━━━━━ Exercise materials

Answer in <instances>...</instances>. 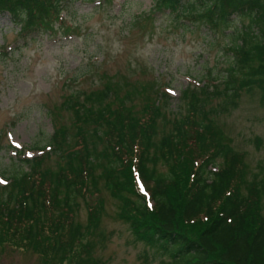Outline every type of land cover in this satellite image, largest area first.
I'll list each match as a JSON object with an SVG mask.
<instances>
[{
	"label": "trees",
	"instance_id": "obj_1",
	"mask_svg": "<svg viewBox=\"0 0 264 264\" xmlns=\"http://www.w3.org/2000/svg\"><path fill=\"white\" fill-rule=\"evenodd\" d=\"M73 1L0 0V14H9L25 37L34 31L51 33L54 23H65L63 11ZM109 1L99 0L97 7ZM151 12L202 21L212 31L220 25L231 29L233 61L225 87L203 88L226 97L212 113L236 107L243 83L253 84L252 77L264 90V0H155ZM58 25L62 29L56 33L74 26ZM114 84L108 80L103 88L63 101L80 128L73 144L69 129L56 127L49 150L30 147L45 150L44 155L19 159L28 168L21 165L8 176L0 171V178L8 179L0 182V247L34 250L45 264H90L81 255L87 251L83 242L99 225L105 201L99 198L89 206L84 226L76 219L77 200L98 196L103 181L120 202L117 217L129 224L135 239L172 264H264V167L261 177L245 176L244 153L222 139L198 96L192 105L199 106L201 119L193 110L158 140L159 102L151 100L140 112L125 104L114 108L112 96L119 94ZM184 93L189 96L187 89ZM162 94L168 103L170 96ZM53 151L65 155L63 163L43 168L44 156ZM158 163L167 171L159 170Z\"/></svg>",
	"mask_w": 264,
	"mask_h": 264
},
{
	"label": "rangeland",
	"instance_id": "obj_2",
	"mask_svg": "<svg viewBox=\"0 0 264 264\" xmlns=\"http://www.w3.org/2000/svg\"><path fill=\"white\" fill-rule=\"evenodd\" d=\"M155 0H111L101 7L99 0H74L63 11L65 23H54L51 33L34 31L27 37L9 14H0V171L7 176L19 171L20 158L44 155L56 127L69 129L71 144L80 131L73 111L62 103L70 94L100 89L108 80L116 86L114 108L125 104L136 112L151 100L159 102L158 140L176 122L195 111L192 100L203 99L205 109L222 130L221 137L244 153L245 176H262L264 167V90L257 77L243 83L236 107L212 113L226 101L223 94H211L204 85H218L223 91L231 61V29L218 31L204 24L152 15ZM244 23L248 24L249 19ZM58 24H70L68 31ZM241 77V76H240ZM136 87V88H134ZM188 95L194 90L196 94ZM127 93L130 99L127 100ZM170 99L166 103L165 95ZM115 99V101H113ZM206 100V101H205ZM205 101V102H204ZM190 111V112H189ZM137 114V113H136ZM195 121V119H194ZM199 121V120H198ZM71 145H66L69 150ZM23 151L21 154L19 151ZM51 151V149H50ZM65 155L56 151L44 156L43 168L57 169ZM158 163V169L167 171ZM4 185L8 179L0 178ZM101 193L77 200V221L86 226L90 205L105 201L99 225L84 239L81 254L90 264H172L165 255L137 241L129 224L117 217L120 202L100 183ZM93 247L92 253L88 252ZM80 249L78 250L79 253ZM0 264H45L41 254L11 245L0 247ZM63 264H76L74 261Z\"/></svg>",
	"mask_w": 264,
	"mask_h": 264
},
{
	"label": "snow or ice",
	"instance_id": "obj_3",
	"mask_svg": "<svg viewBox=\"0 0 264 264\" xmlns=\"http://www.w3.org/2000/svg\"><path fill=\"white\" fill-rule=\"evenodd\" d=\"M141 191H144L143 187H141Z\"/></svg>",
	"mask_w": 264,
	"mask_h": 264
}]
</instances>
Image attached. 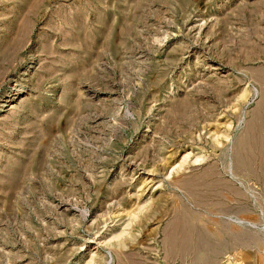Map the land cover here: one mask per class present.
<instances>
[{"label": "rangeland", "instance_id": "rangeland-1", "mask_svg": "<svg viewBox=\"0 0 264 264\" xmlns=\"http://www.w3.org/2000/svg\"><path fill=\"white\" fill-rule=\"evenodd\" d=\"M0 264H264V0H0Z\"/></svg>", "mask_w": 264, "mask_h": 264}]
</instances>
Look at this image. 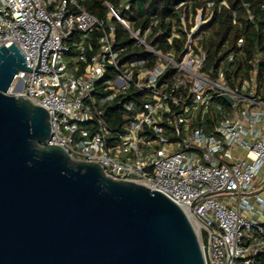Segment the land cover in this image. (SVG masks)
<instances>
[{
	"label": "built area",
	"instance_id": "1",
	"mask_svg": "<svg viewBox=\"0 0 264 264\" xmlns=\"http://www.w3.org/2000/svg\"><path fill=\"white\" fill-rule=\"evenodd\" d=\"M104 6L99 18L80 0H0V46L16 44L31 69L7 93L49 111L50 145L159 190L196 216L206 264H256L264 251L262 54L232 86L224 64L206 69L210 8L184 14L167 38L173 45L184 36L182 49L164 52L155 45L164 31L152 37L151 27L134 29L123 17L129 2ZM115 21L144 57L127 59L128 47L116 46ZM109 102L127 111L120 132L104 118Z\"/></svg>",
	"mask_w": 264,
	"mask_h": 264
},
{
	"label": "water",
	"instance_id": "2",
	"mask_svg": "<svg viewBox=\"0 0 264 264\" xmlns=\"http://www.w3.org/2000/svg\"><path fill=\"white\" fill-rule=\"evenodd\" d=\"M29 70L16 44L0 46V264H206L189 213L165 193L48 143L49 111L7 93Z\"/></svg>",
	"mask_w": 264,
	"mask_h": 264
},
{
	"label": "trees",
	"instance_id": "3",
	"mask_svg": "<svg viewBox=\"0 0 264 264\" xmlns=\"http://www.w3.org/2000/svg\"><path fill=\"white\" fill-rule=\"evenodd\" d=\"M123 1L130 3L129 8L121 10L132 28L145 31L151 27L152 37L159 31L165 32L155 40V45L164 52L172 48L178 52L182 49L184 36L175 37L173 45L168 43L167 38L173 26L180 25L184 14L189 17L190 12L195 14L197 9L210 8L209 12H214V15L204 30L202 41L203 48L208 52L206 69L224 64L226 78L233 86L247 77L251 60L261 53L259 75L260 80L264 81V0H249L248 3L244 0H80L88 12L99 18L106 16L105 2L118 6ZM209 2H213L212 7L208 6ZM115 26L116 46L128 47L125 52L127 59L144 57V49L134 45L123 26L117 21ZM78 38V33H75L73 42ZM241 39L244 44L239 49ZM72 49L76 53L75 45ZM232 54L234 58L230 59ZM126 99L132 100L134 97L130 94ZM104 118L116 132L122 131L124 123L128 121L126 109L115 102L105 105ZM256 264H264V251L258 255Z\"/></svg>",
	"mask_w": 264,
	"mask_h": 264
},
{
	"label": "bare ground",
	"instance_id": "4",
	"mask_svg": "<svg viewBox=\"0 0 264 264\" xmlns=\"http://www.w3.org/2000/svg\"><path fill=\"white\" fill-rule=\"evenodd\" d=\"M189 215H190V220H191L195 230L198 231L199 230V224L196 222L195 218L192 216L191 213Z\"/></svg>",
	"mask_w": 264,
	"mask_h": 264
}]
</instances>
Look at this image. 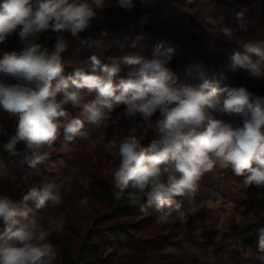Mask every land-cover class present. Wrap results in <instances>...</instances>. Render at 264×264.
I'll return each mask as SVG.
<instances>
[{"label":"clouds","instance_id":"1","mask_svg":"<svg viewBox=\"0 0 264 264\" xmlns=\"http://www.w3.org/2000/svg\"><path fill=\"white\" fill-rule=\"evenodd\" d=\"M111 0H2L0 2V43L18 30L23 44L20 51L0 57V110L18 117L15 135L2 146L18 155L16 145L24 141V160L31 167L46 162L56 151L54 142L61 130L66 141L81 135L84 121L113 125L120 119L112 112L124 105V117L135 119V126L107 141L106 150L119 163L111 170L114 198H127L133 205L146 198V206L155 205L158 224H174L181 229L187 223L188 211L174 201L176 196L194 195L205 174L219 168L231 169L244 176L248 188H264V97L256 96L244 86L220 88L217 82L201 77L198 86L178 84V77L168 67L173 49L157 46L151 58L139 53L108 56V63L92 55L88 66H77L64 75L62 53L67 49L63 33L73 37L88 30L97 18V10ZM120 7L131 9L133 0H117ZM244 13H237L243 27ZM206 22L215 24L208 17ZM58 33L53 48L31 39L43 31ZM221 31L229 38L233 29ZM106 35V33H102ZM86 42V41H85ZM135 47V42L132 45ZM229 70L243 69L250 77H264V40L243 42L230 57ZM121 66H139L127 78L114 77ZM101 68L104 75H97ZM12 81V82H8ZM87 90V92L83 91ZM95 92L94 98L88 94ZM62 97L58 98V94ZM220 93H226L221 102ZM79 109L78 116L68 120V108ZM159 112L160 118L153 120ZM213 113L242 118V126L219 119ZM64 117L65 121L59 118ZM159 133L147 146L142 141L149 131ZM0 133L4 132L0 125ZM68 179H71L70 177ZM33 186L19 202L0 196V264H55L58 252L48 237L62 231L63 218L46 217L47 227L36 210L56 208L62 203L66 180ZM89 180L81 181L85 190ZM88 202L81 199L77 207ZM143 207V206H142ZM166 209V210H165ZM30 213H32L30 215ZM22 218V219H18ZM255 260L264 264V227L259 229Z\"/></svg>","mask_w":264,"mask_h":264},{"label":"rangeland","instance_id":"2","mask_svg":"<svg viewBox=\"0 0 264 264\" xmlns=\"http://www.w3.org/2000/svg\"><path fill=\"white\" fill-rule=\"evenodd\" d=\"M133 3L132 8L146 4L153 11L134 18L132 8L124 9L117 0H111L109 6L97 10V18L88 30L77 37L63 33L67 49L61 55L68 75L77 66L87 67L92 55L101 64L108 63V56L139 53L151 58L159 45L162 51L173 49L168 67L178 77V84L198 86L204 77L217 82L220 88L244 86L254 95L264 97V77L257 79L243 69L231 71L228 67L230 55L240 50L243 42L264 40V0H133ZM240 12L244 13L243 27L237 19ZM208 17L216 23L206 22ZM224 26L233 29L231 38L221 31ZM260 26L262 33L257 31ZM14 35L13 47L0 43V57L5 52L22 50L18 30ZM138 67L121 66L114 81L127 78ZM96 74L104 75V72L98 68ZM95 95V92L88 94L89 98ZM60 97L62 93L58 94ZM225 98L226 93L218 95L221 102ZM125 107L120 105L113 110V120L120 117L115 125L112 121L107 126L84 121L81 135L72 141H66L61 130L54 142L56 151L35 167L24 160L27 148L13 156L0 147V196L19 202L33 186L56 183L58 177L66 180L58 207L36 210L35 202L28 201L33 212L43 218L45 227L48 215L64 220L63 230L48 237L58 252L55 264H60L64 239L76 264H191L193 261L195 264H259L254 257L259 229L264 227V188L254 185L246 188L242 184L244 176H236L231 169L216 168L205 174L194 195L173 197L189 213L180 231L179 221L158 224V210L155 205L146 206V198L126 209L114 208L111 170L119 161L105 145L119 135L117 127L127 132L140 119L139 115L135 119L124 117ZM68 112L67 119L71 120L78 116L79 109L69 106ZM213 114L234 127L243 124L242 118ZM159 118L157 112L152 119ZM0 119L6 132L0 133L2 146L16 130L18 117L10 118L0 110ZM59 119L65 121L64 117ZM158 137L156 130L149 129L142 144L147 146ZM89 179L91 182L85 190L81 181ZM84 197L88 202L77 207ZM3 228L0 220V234ZM91 253L93 258L86 260Z\"/></svg>","mask_w":264,"mask_h":264},{"label":"trees","instance_id":"3","mask_svg":"<svg viewBox=\"0 0 264 264\" xmlns=\"http://www.w3.org/2000/svg\"><path fill=\"white\" fill-rule=\"evenodd\" d=\"M153 11L152 8L148 7L146 4H140L134 8H132L131 13L132 16L134 18H140L146 14H151ZM264 23V21H263ZM264 27V25H263ZM260 26L259 30H257L259 33H262L261 30L262 28ZM58 35V33H53L50 30L49 31H43L41 33L38 34L37 37H35L34 40H36L37 43L42 44L45 47H48L49 49L53 48L55 43H56V36ZM6 44H8L10 47H13L15 45V35L14 33L9 36L6 41L4 42ZM64 75H68V71L67 69L64 67ZM8 82H12V81H8ZM0 125L3 126L4 129V125L2 120L0 119ZM13 135H15V131L13 132ZM12 135V136H13ZM27 148L26 143L24 141H20L17 143L16 145V149L17 152L20 153L22 151H24ZM114 208H118V209H123V208H127L128 206H130L131 202L125 197V198H121L119 200L114 198ZM116 227V226H114ZM60 255H61V261L60 264H76V262L73 260V258L71 257L70 254V250L68 247V241L66 239H64L63 244L60 248ZM94 255L93 253L87 255L85 258L86 260L92 259ZM100 260V259H99ZM191 264H195V261L191 262Z\"/></svg>","mask_w":264,"mask_h":264}]
</instances>
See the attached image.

━━━━━━━━━━

- [Task brief]
Identify every line in the items above that contains the word "each".

- [Solution]
I'll list each match as a JSON object with an SVG mask.
I'll return each mask as SVG.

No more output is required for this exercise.